Omit the images. Restate all of the records word for word.

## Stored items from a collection
----

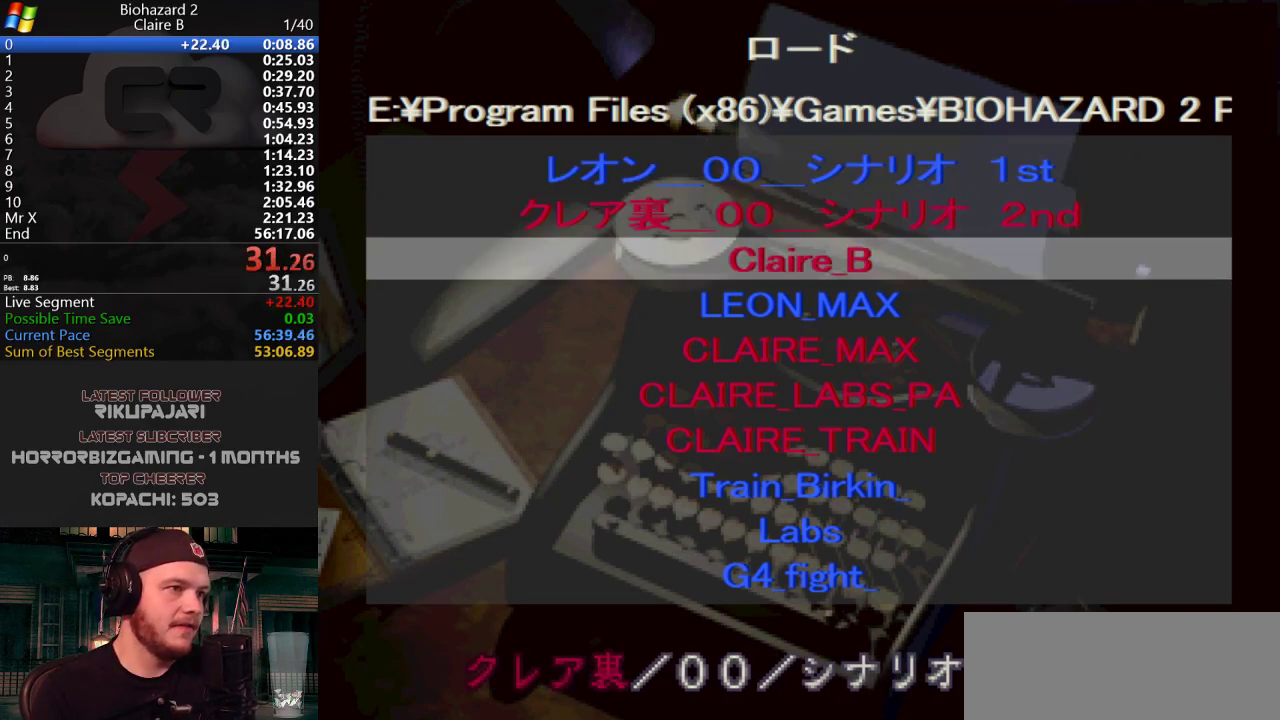
{"keys": [], "events": []}
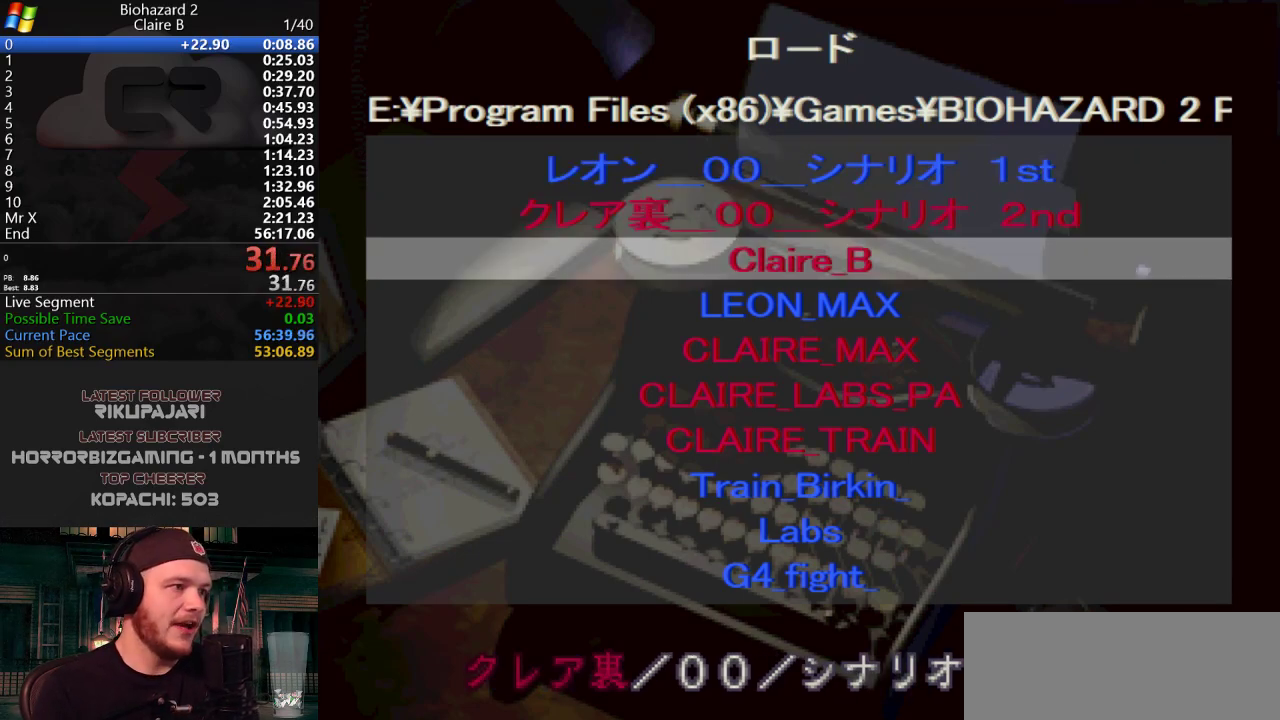
{"keys": [], "events": [[200, "g", "down"], [300, "g", "up"]]}
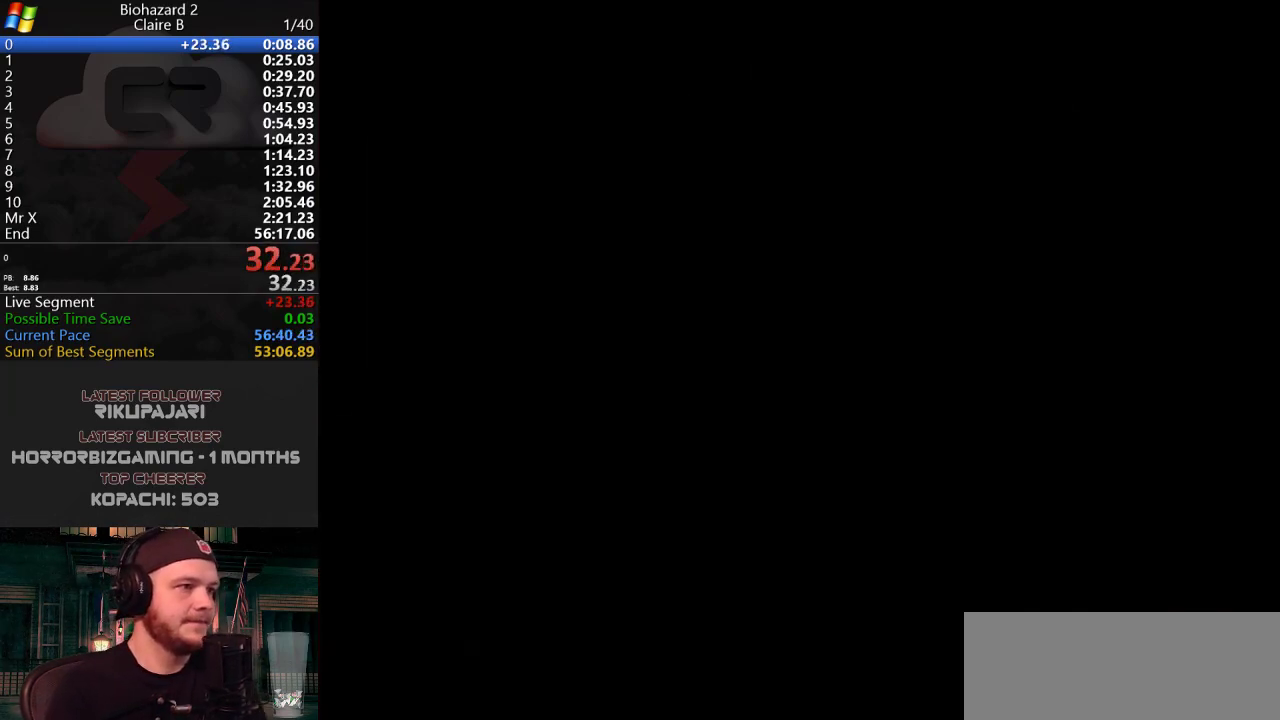
{"keys": [], "events": []}
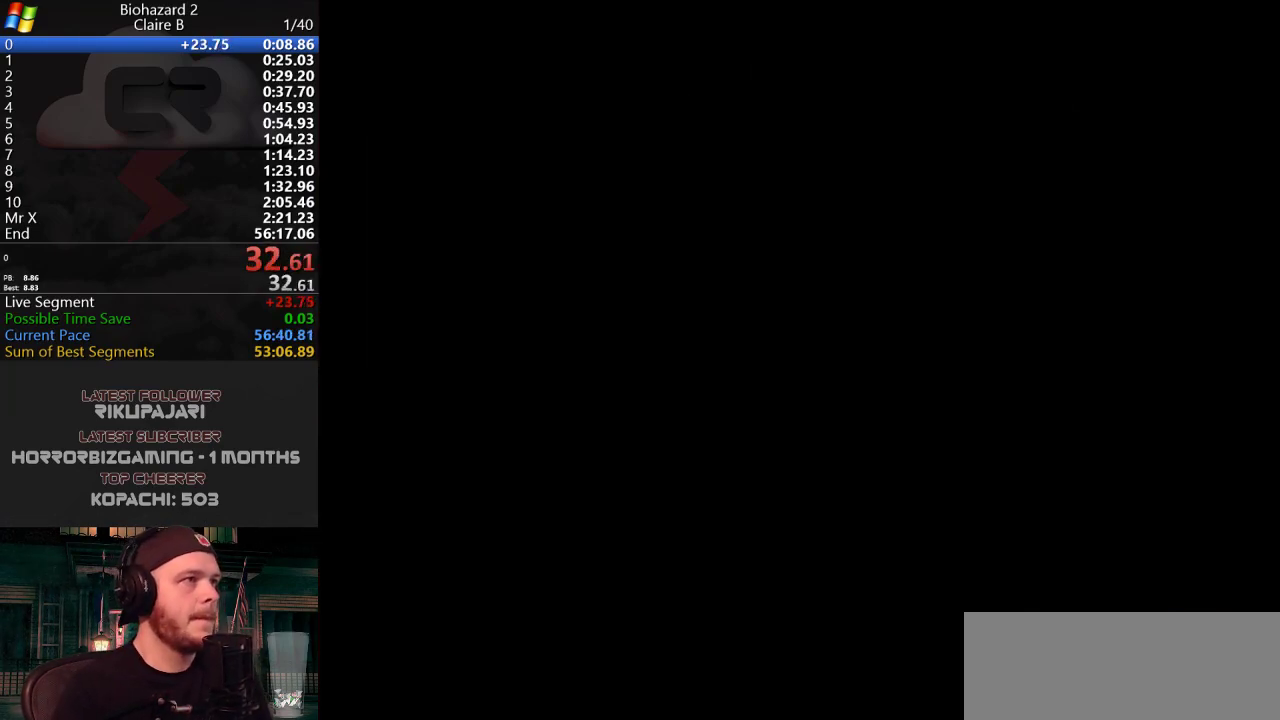
{"keys": [], "events": []}
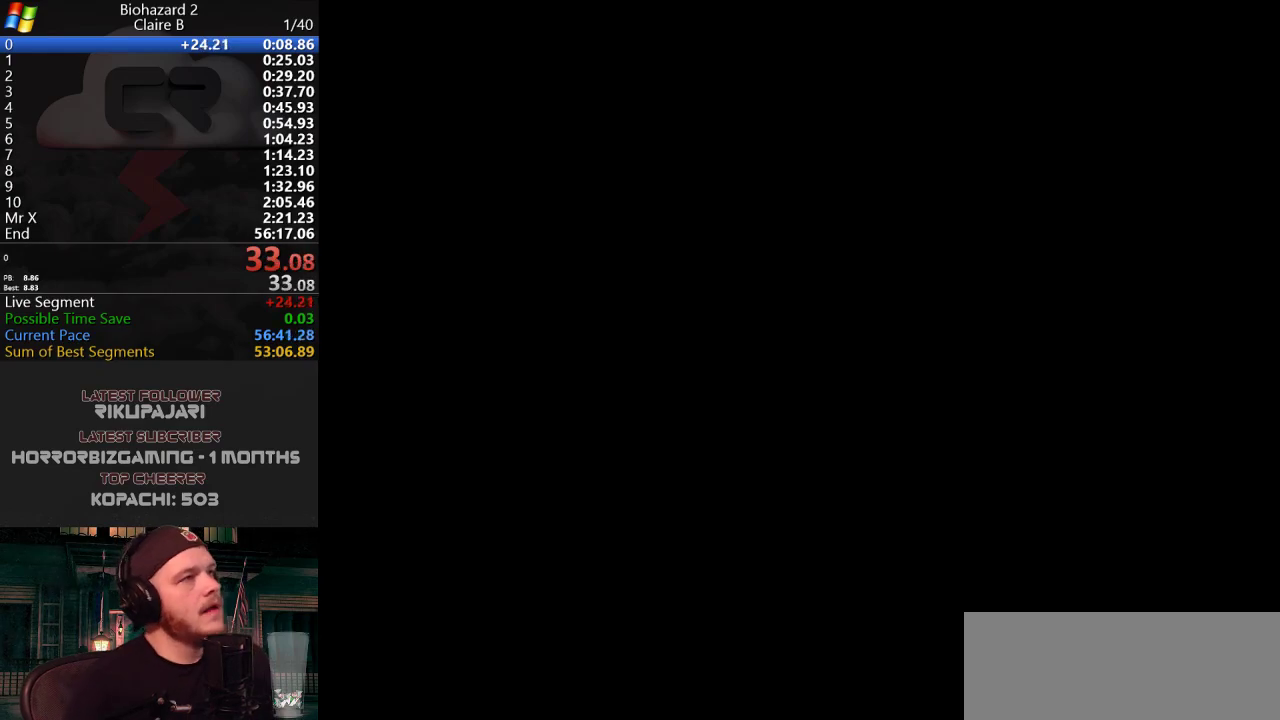
{"keys": [], "events": []}
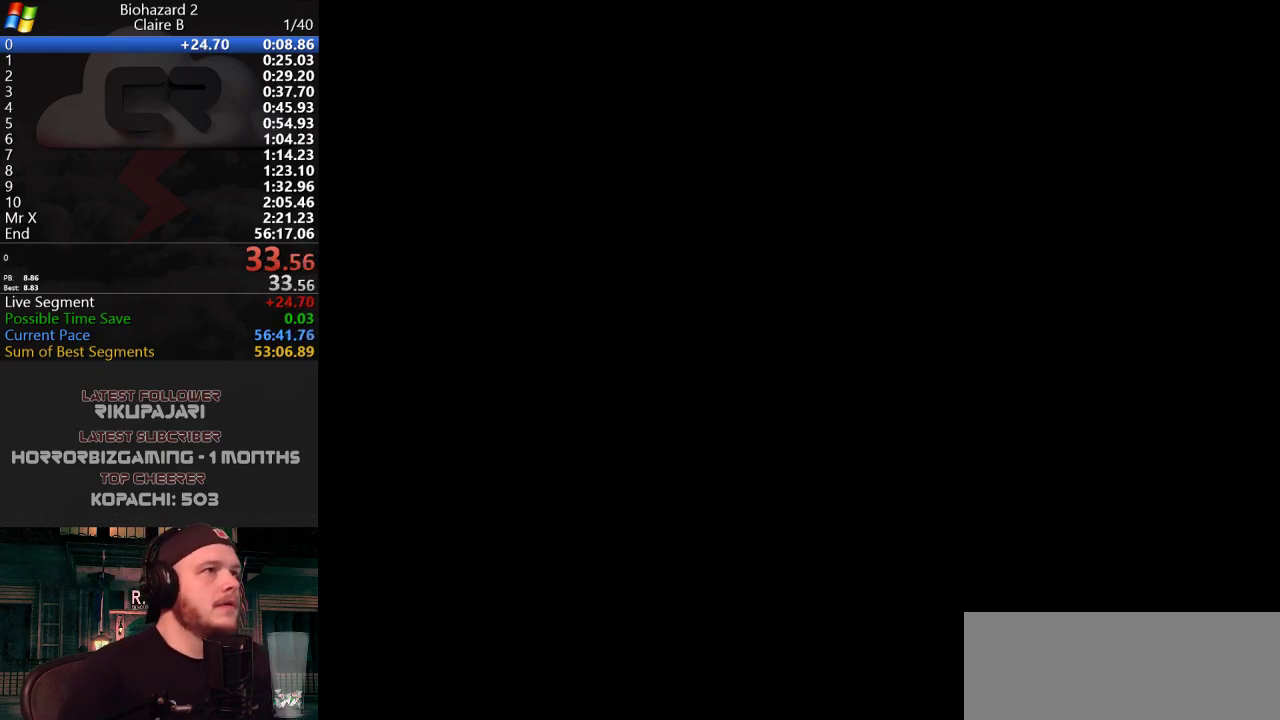
{"keys": [], "events": []}
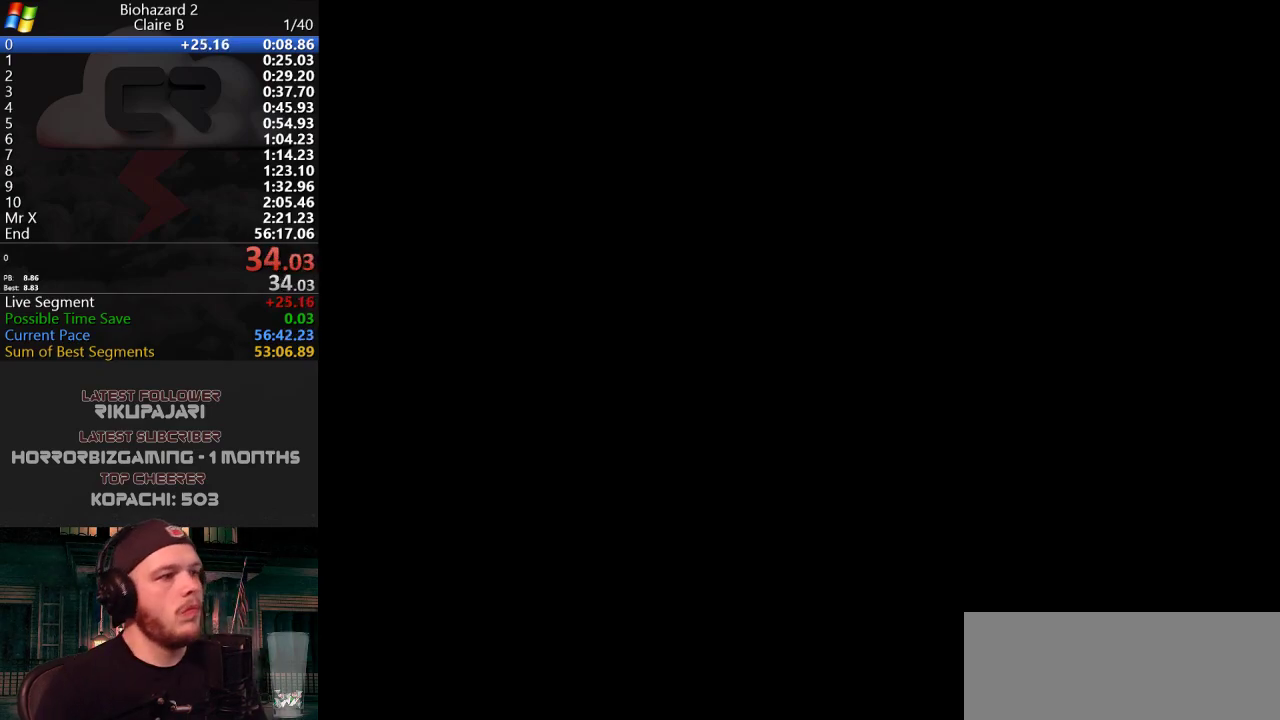
{"keys": [], "events": []}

----

## Response to the exercise
{"keys": [], "events": []}
{"keys": [], "events": [[200, "g", "down"], [300, "g", "up"]]}
{"keys": [], "events": []}
{"keys": [], "events": []}
{"keys": [], "events": []}
{"keys": [], "events": []}
{"keys": [], "events": []}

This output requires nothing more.